As healthcare dives deeper into more sophisticated AI development and governance, so must the Digital Health Most Wired survey. Measuring digital maturity based solely on adoption provides an incomplete picture. It’s important to correlate measures like safety, quality, outcomes, profitability to get the full impact.


“It’s time for deeper questions about AI, including how healthcare providers are actually using and benefiting from it,” Thawley suggested.


Areas where providers and DHMW can focus on include how HCOs are pairing AI with dedicated resources to monitor signals and facilitate human intervention when needed, as well as how HCOs are building relationships on top of the technology and including clinical input in governance.


"Technology is just a tool,” Lin said. “The real magic happens when people come together and work towards a common goal."

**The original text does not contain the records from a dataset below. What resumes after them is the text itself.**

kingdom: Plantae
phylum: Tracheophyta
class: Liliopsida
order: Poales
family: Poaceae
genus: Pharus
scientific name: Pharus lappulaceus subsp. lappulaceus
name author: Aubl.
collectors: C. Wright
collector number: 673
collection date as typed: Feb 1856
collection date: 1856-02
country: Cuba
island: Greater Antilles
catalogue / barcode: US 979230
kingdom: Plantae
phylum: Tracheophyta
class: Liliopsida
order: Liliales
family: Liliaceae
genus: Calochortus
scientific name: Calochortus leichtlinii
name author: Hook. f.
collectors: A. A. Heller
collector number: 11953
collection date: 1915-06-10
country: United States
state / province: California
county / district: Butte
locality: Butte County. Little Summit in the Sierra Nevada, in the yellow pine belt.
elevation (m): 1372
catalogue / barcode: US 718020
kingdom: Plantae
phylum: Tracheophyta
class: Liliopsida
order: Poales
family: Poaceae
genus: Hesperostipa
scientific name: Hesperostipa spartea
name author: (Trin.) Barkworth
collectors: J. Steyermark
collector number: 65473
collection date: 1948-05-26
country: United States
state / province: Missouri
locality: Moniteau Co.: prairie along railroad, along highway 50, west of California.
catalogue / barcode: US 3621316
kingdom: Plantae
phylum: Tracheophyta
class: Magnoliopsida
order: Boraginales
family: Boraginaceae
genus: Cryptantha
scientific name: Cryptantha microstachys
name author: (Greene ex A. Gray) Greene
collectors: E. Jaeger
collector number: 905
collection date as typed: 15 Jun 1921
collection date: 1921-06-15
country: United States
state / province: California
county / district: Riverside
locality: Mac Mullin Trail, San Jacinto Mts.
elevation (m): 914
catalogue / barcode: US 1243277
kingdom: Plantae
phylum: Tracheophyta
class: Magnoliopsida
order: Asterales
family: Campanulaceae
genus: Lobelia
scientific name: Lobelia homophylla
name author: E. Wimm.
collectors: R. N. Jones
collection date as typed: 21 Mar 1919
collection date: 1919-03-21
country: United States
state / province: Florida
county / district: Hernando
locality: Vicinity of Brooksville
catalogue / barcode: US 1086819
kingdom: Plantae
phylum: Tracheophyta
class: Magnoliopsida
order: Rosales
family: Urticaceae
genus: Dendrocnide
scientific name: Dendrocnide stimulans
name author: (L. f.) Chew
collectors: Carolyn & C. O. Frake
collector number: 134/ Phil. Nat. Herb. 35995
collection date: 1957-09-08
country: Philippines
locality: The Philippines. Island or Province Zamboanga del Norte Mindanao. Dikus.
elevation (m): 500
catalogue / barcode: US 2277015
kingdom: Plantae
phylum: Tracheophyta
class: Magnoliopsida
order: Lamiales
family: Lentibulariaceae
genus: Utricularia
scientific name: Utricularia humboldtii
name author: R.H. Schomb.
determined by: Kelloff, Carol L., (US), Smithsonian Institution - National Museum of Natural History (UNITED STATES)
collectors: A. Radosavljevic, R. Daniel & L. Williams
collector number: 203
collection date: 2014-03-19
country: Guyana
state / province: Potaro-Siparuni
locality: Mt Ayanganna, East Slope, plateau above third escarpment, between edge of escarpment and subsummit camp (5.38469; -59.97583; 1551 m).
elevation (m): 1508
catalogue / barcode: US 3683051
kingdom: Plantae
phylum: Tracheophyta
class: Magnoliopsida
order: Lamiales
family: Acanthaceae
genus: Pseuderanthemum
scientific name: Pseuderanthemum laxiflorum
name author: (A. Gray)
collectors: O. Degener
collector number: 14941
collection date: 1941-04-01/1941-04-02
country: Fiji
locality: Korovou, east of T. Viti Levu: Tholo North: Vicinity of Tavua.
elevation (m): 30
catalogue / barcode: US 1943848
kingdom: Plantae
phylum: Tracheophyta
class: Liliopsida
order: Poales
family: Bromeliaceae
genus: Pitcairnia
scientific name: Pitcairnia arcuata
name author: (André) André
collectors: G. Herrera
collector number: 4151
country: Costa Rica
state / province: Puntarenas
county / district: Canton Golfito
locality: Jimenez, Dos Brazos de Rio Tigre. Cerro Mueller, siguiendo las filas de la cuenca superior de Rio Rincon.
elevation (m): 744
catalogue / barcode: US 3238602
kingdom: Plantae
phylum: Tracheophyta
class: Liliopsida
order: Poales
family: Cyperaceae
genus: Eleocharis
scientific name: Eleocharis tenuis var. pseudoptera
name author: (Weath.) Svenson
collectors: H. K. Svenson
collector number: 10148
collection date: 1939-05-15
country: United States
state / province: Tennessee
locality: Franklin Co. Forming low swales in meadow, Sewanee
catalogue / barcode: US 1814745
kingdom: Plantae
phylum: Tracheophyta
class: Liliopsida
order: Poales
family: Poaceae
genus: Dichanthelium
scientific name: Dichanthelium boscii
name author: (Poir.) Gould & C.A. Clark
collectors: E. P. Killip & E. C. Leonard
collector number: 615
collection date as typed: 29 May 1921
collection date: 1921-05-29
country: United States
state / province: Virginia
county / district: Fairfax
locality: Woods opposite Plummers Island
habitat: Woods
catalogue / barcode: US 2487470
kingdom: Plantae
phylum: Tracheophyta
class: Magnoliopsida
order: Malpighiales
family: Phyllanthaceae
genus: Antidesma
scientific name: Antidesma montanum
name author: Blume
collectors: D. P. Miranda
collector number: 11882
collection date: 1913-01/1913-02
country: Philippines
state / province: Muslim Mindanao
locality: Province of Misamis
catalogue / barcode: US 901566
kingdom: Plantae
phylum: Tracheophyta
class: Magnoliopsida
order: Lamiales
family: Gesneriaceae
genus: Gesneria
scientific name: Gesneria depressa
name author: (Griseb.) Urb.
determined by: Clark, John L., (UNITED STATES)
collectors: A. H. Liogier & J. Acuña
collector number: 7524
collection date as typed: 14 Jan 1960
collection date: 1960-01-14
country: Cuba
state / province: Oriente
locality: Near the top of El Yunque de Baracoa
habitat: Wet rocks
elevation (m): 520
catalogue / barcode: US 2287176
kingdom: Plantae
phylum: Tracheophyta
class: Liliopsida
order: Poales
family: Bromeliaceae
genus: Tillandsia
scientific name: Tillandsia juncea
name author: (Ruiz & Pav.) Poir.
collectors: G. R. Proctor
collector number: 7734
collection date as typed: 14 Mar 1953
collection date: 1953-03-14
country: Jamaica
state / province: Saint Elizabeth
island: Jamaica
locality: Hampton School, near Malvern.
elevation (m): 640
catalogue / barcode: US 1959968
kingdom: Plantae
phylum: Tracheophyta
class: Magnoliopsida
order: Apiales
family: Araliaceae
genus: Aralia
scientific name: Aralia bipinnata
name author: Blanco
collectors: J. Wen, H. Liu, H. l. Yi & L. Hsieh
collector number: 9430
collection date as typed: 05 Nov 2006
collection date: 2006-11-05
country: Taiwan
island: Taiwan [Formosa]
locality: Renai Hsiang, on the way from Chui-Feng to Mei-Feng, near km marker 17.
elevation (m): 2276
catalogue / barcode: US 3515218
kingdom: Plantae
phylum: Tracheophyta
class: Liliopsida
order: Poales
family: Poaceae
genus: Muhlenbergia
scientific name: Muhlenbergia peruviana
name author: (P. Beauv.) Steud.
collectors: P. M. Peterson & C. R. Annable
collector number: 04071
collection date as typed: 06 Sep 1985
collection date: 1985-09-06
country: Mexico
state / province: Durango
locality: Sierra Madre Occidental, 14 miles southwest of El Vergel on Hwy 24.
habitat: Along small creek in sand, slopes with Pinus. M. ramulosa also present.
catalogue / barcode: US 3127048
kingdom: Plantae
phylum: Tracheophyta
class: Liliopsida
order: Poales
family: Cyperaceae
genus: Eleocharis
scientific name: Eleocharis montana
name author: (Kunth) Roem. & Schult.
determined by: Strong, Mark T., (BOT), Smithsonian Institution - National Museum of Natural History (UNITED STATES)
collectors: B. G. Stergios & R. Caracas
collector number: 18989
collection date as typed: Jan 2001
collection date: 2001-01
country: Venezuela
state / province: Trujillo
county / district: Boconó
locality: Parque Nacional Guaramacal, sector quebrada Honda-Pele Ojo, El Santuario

The stakes couldn’t be higher. “The competition we have in healthcare is not just with each other but with greater consumerism, including CVS, Apple, and every company with a shiny tool,” Wurzer said. “Patients are attracted to these shiny objects and are buying them."


To better compete, HCOs will need to overcome data management hurdles such as integrating patient-generated data into EHRs, determining which data is clinically meaningful, and mapping to specific use cases vs. trying to take in all data indiscriminately. Interoperability and patient identity remain persistent gaps that have not seen enough progress.


The current digital health landscape continues to transform into an environment where experience and care are at the forefront of a model backed by increasingly efficient, secure, well-governed, and intelligent systems and data. Healthcare may still lag other industries in terms of digital sophistication, but as HCOs tackle and solve key issues with data, AI, and other technologies and processes, the gap will narrow and healthcare will rise.